*Selected extract*
━━━━━━━━━━━━━━━━━━━━

This, India thinks, provided sufficient opportunity to Pakistan to shore up its defences as well as enough time to the international community to intervene. Similarly Indian leadership could not proceed beyond giving vent to impotent rage after the Mumbai attacks, which caused a lot of chagrin to those who had developed a perception of India as a mini US.
The Indian army thinks that the lack of clear directives from the Indian government on both occasions only made matters worse. Speaking at a closed-door seminar on Tuesday General Deepak Kapoor summed up the issue in these words: “A major leap in our approach to conduct of operations (since then) has been the successful firming-up of the cold start strategy (to be able to go to war promptly).

━━━━━━━━━━━━━━━━━━━━

*Entries provided*
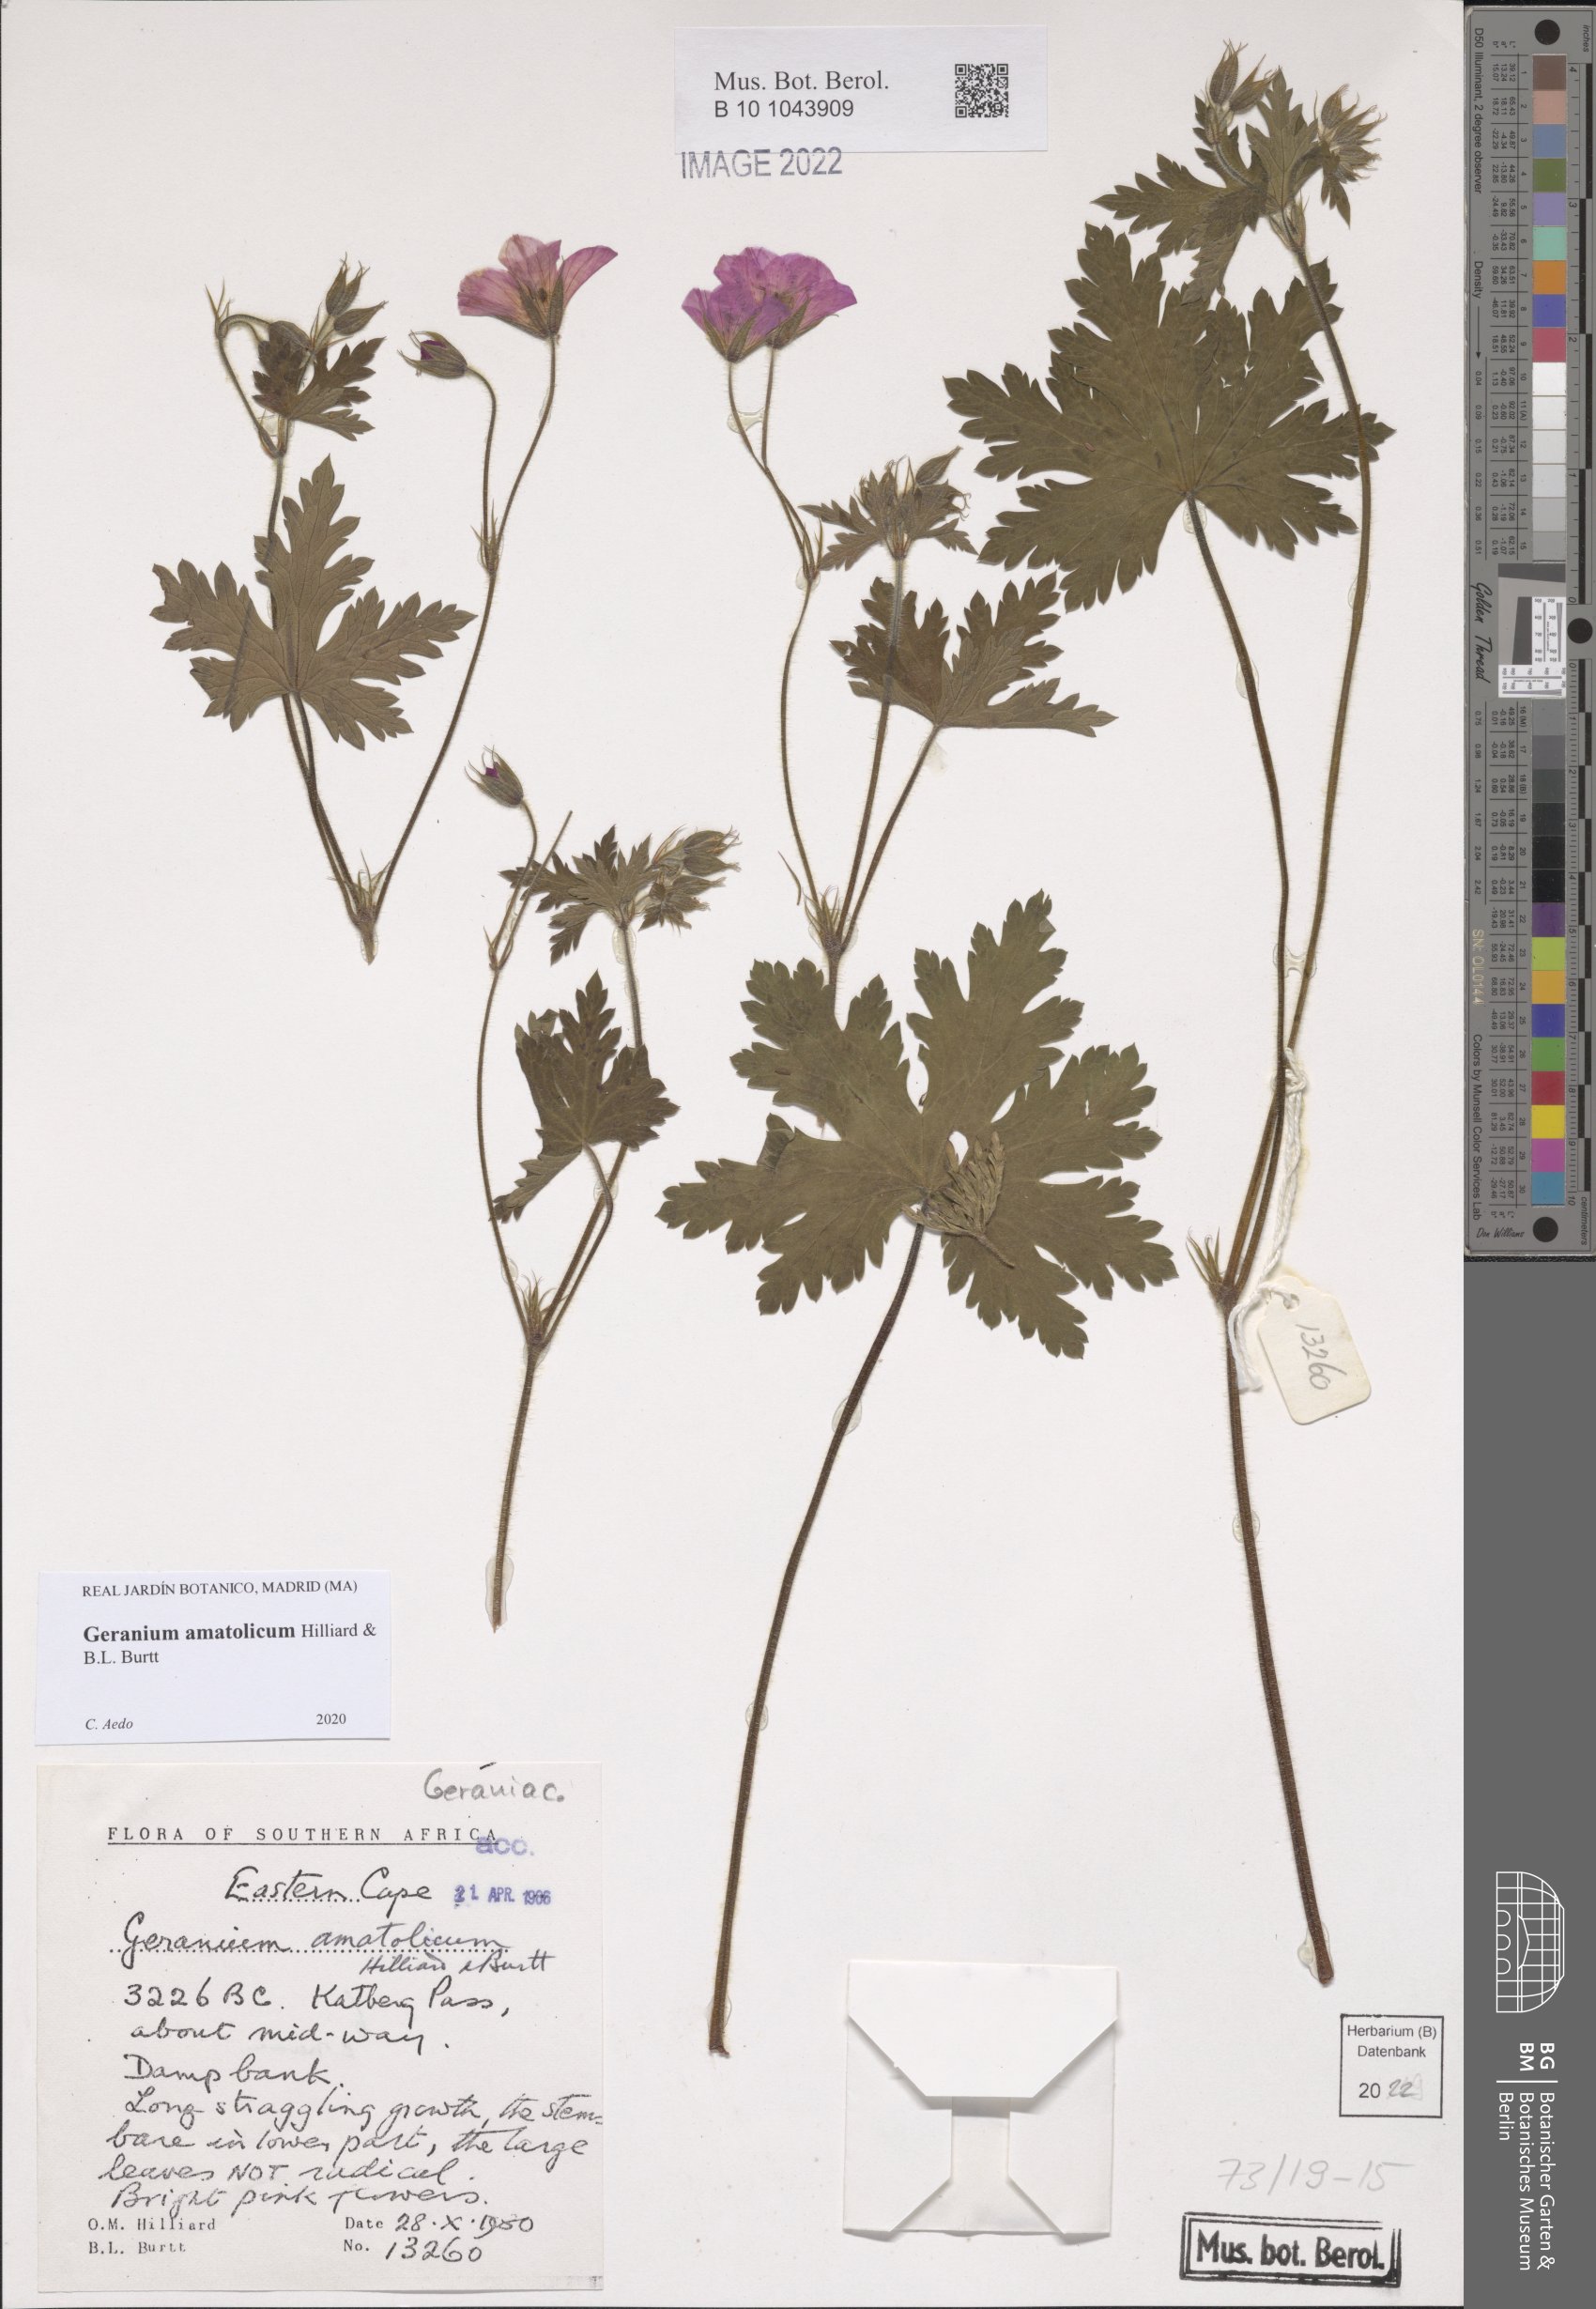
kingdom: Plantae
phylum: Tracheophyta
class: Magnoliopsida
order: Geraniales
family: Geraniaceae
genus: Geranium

━━━━━━━━━━━━━━━━━━━━

*Task requirements*
[1] Rewrite the passage on India's cold start strategy between "This, India thinks, provided" and "to war promptly).", inclusive, replacing "Indian army" with "Indian military".
[2] Write the next part of the passage on India's cold start strategy, picking up after its final sentence.

*Answers*
[1]
This, India thinks, provided sufficient opportunity to Pakistan to shore up its defences as well as enough time to the international community to intervene. Similarly Indian leadership could not proceed beyond giving vent to impotent rage after the Mumbai attacks, which caused a lot of chagrin to those who had developed a perception of India as a mini US.
The Indian military thinks that the lack of clear directives from the Indian government on both occasions only made matters worse. Speaking at a closed-door seminar on Tuesday General Deepak Kapoor summed up the issue in these words: “A major leap in our approach to conduct of operations (since then) has been the successful firming-up of the cold start strategy (to be able to go to war promptly).

[2]
According to the report the plan now is to launch self-contained and highly-mobile ‘battle groups’, with Russian-origin T-90S tanks and upgraded T-72 M1 tanks at their core, adequately backed by air cover and artillery fire assaults, for rapid thrusts into enemy territory within 96 hours. Indian plans envisage the ending of the war decisively in New Delhi’s favour within the first 96 hours forcing the other sides into a fast submission of cease-fire.
India is also unhappy about Pak-China military co-operation and has presumably factored in the element in its strategy. Pakistan government has already blamed India for using its consulates, established in a number of small Afghan towns along the Durand Line where there was no real need to set them up, for encouraging, financing and training terrorists to operate inside Pakistan.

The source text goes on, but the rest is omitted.